Saturday, July 12, 2014

Dawn of the Planet of the Apes (movie review)

I've been an avid Apes (Planet of the) since the first one, with Charlton Heston and Roddy McDowall. I've even been known to read the books.

This newest addition to the franchise is excellent in that it continues to give the apes real personalities, no less than it gives them to humans.  The camera / observer is perhaps an angel from another planet in the sense of its sympathies going both ways.

The movie might be construed as pacifist in its message, even while the inevitability of war is its subject.  Fear and jealousy drive both sides and the lesser characters, the non-heroic, are the first to succumb.  They spread the seeds of war to others, including through treachery.  An old pattern.  The analogy of the physical virus with the mental one is crystal clear.

The facial expressions of anger, giving vent to the inner demon, stir in both human and ape alike, a first symptom of the infection.  I'm thinking of Tich Nhat Hanh and his challenge to followers to foreswear anger.  One might imagine this movie on his syllabus.
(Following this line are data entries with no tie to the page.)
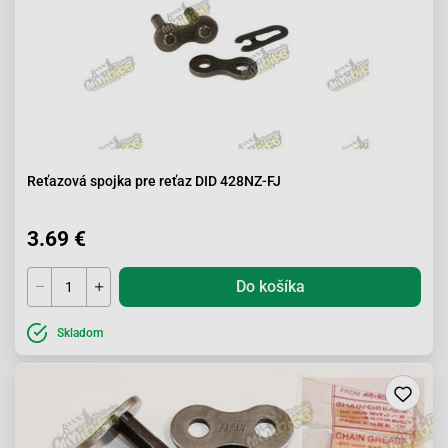
Reťazová spojka pre reťaz DID 428NZ-FJ
3.69 €
Do košíka
Skladom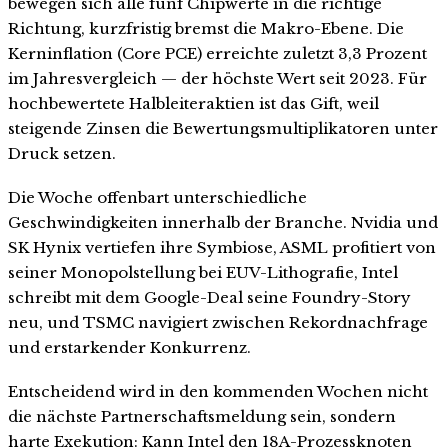
bewegen sich alle fünf Chipwerte in die richtige
Richtung, kurzfristig bremst die Makro-Ebene. Die
Kerninflation (Core PCE) erreichte zuletzt 3,3 Prozent
im Jahresvergleich — der höchste Wert seit 2023. Für
hochbewertete Halbleiteraktien ist das Gift, weil
steigende Zinsen die Bewertungsmultiplikatoren unter
Druck setzen.
Die Woche offenbart unterschiedliche
Geschwindigkeiten innerhalb der Branche. Nvidia und
SK Hynix vertiefen ihre Symbiose, ASML profitiert von
seiner Monopolstellung bei EUV-Lithografie, Intel
schreibt mit dem Google-Deal seine Foundry-Story
neu, und TSMC navigiert zwischen Rekordnachfrage
und erstarkender Konkurrenz.
Entscheidend wird in den kommenden Wochen nicht
die nächste Partnerschaftsmeldung sein, sondern
harte Exekution: Kann Intel den 18A-Prozessknoten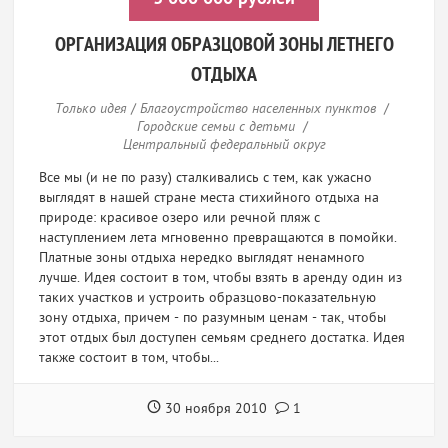
ОРГАНИЗАЦИЯ ОБРАЗЦОВОЙ ЗОНЫ ЛЕТНЕГО
ОТДЫХА
Только идея
/
Благоустройство населенных пунктов
/
Городские семьи с детьми
/
Центральный федеральный округ
Все мы (и не по разу) сталкивались с тем, как ужасно
выглядят в нашей стране места стихийного отдыха на
природе: красивое озеро или речной пляж с
наступлением лета мгновенно превращаются в помойки.
Платные зоны отдыха нередко выглядят ненамного
лучше. Идея состоит в том, чтобы взять в аренду один из
таких участков и устроить образцово-показательную
зону отдыха, причем - по разумным ценам - так, чтобы
этот отдых был доступен семьям среднего достатка. Идея
также состоит в том, чтобы...
30 ноября 2010
1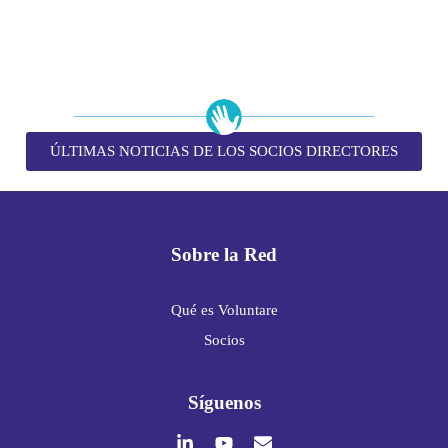
ÚLTIMAS NOTICIAS DE LOS SOCIOS DIRECTORES
Sobre la Red
Qué es Voluntare
Socios
Síguenos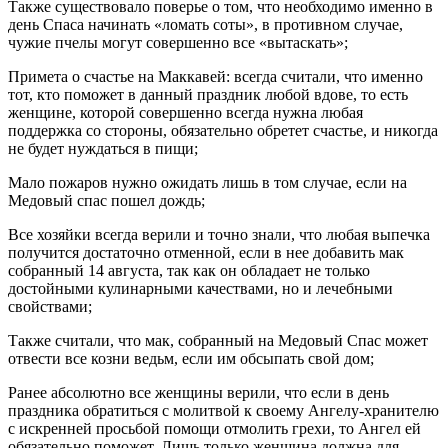
Также существовало поверье о том, что необходимо именно в
день Спаса начинать «ломать соты», в противном случае,
чужие пчелы могут совершенно все «вытаскать»;
Примета о счастье на Маккавей: всегда считали, что именно
тот, кто поможет в данный праздник любой вдове, то есть
женщине, которой совершенно всегда нужна любая
поддержка со стороны, обязательно обретет счастье, и никогда
не будет нуждаться в пищи;
Мало пожаров нужно ожидать лишь в том случае, если на
Медовый спас пошел дождь;
Все хозяйки всегда верили и точно знали, что любая выпечка
получится достаточно отменной, если в нее добавить мак
собранный 14 августа, так как он обладает не только
достойными кулинарными качествами, но и лечебными
свойствами;
Также считали, что мак, собранный на Медовый Спас может
отвести все козни ведьм, если им обсыпать свой дом;
Ранее абсолютно все женщины верили, что если в день
праздника обратиться с молитвой к своему Ангелу-хранителю
с искренней просьбой помощи отмолить грехи, то Ангел ей
обязательно поможет. Лишь только женщина должна для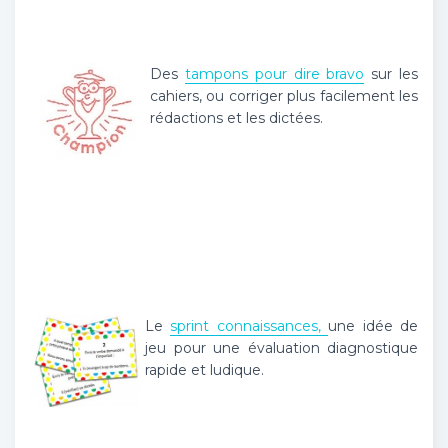
Des
tampons pour dire bravo
sur les
cahiers, ou corriger plus facilement les
rédactions et les dictées.
Le
sprint connaissances,
une idée de
jeu pour une évaluation diagnostique
rapide et ludique.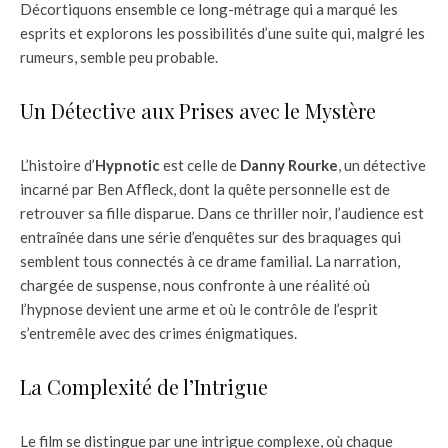
Décortiquons ensemble ce long-métrage qui a marqué les
esprits et explorons les possibilités d’une suite qui, malgré les
rumeurs, semble peu probable.
Un Détective aux Prises avec le Mystère
L’histoire d’
Hypnotic
est celle de
Danny Rourke
, un détective
incarné par Ben Affleck, dont la quête personnelle est de
retrouver sa fille disparue. Dans ce thriller noir, l’audience est
entraînée dans une série d’enquêtes sur des braquages qui
semblent tous connectés à ce drame familial. La narration,
chargée de suspense, nous confronte à une réalité où
l’hypnose devient une arme et où le contrôle de l’esprit
s’entremêle avec des crimes énigmatiques.
La Complexité de l’Intrigue
Le film se distingue par une intrigue complexe, où chaque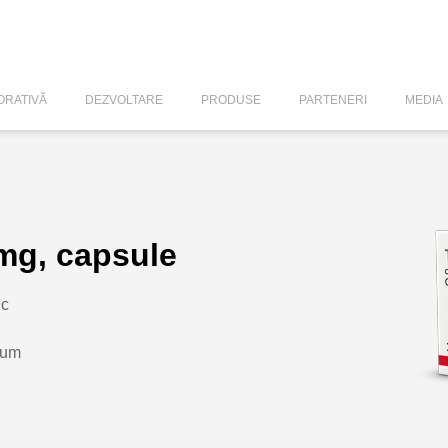
RATIVĂ
DEZVOLTARE
PRODUSE
PARTENERI
MEDIA
 mg, capsule
ic
num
The choreography and computer graphics (visual effects) are spectacular.

Flavors of 12 Monkeys, Jurassic Park, Cabin in the Woods and several others, which isn't to say anything pejorative, on the contrary.

That the movie was brave enough to use subtitles is a big point in its favor.  The movie takes itself seriously enough to make real soul searching possible.  There's not much gratuitous levity.  The situation is dire.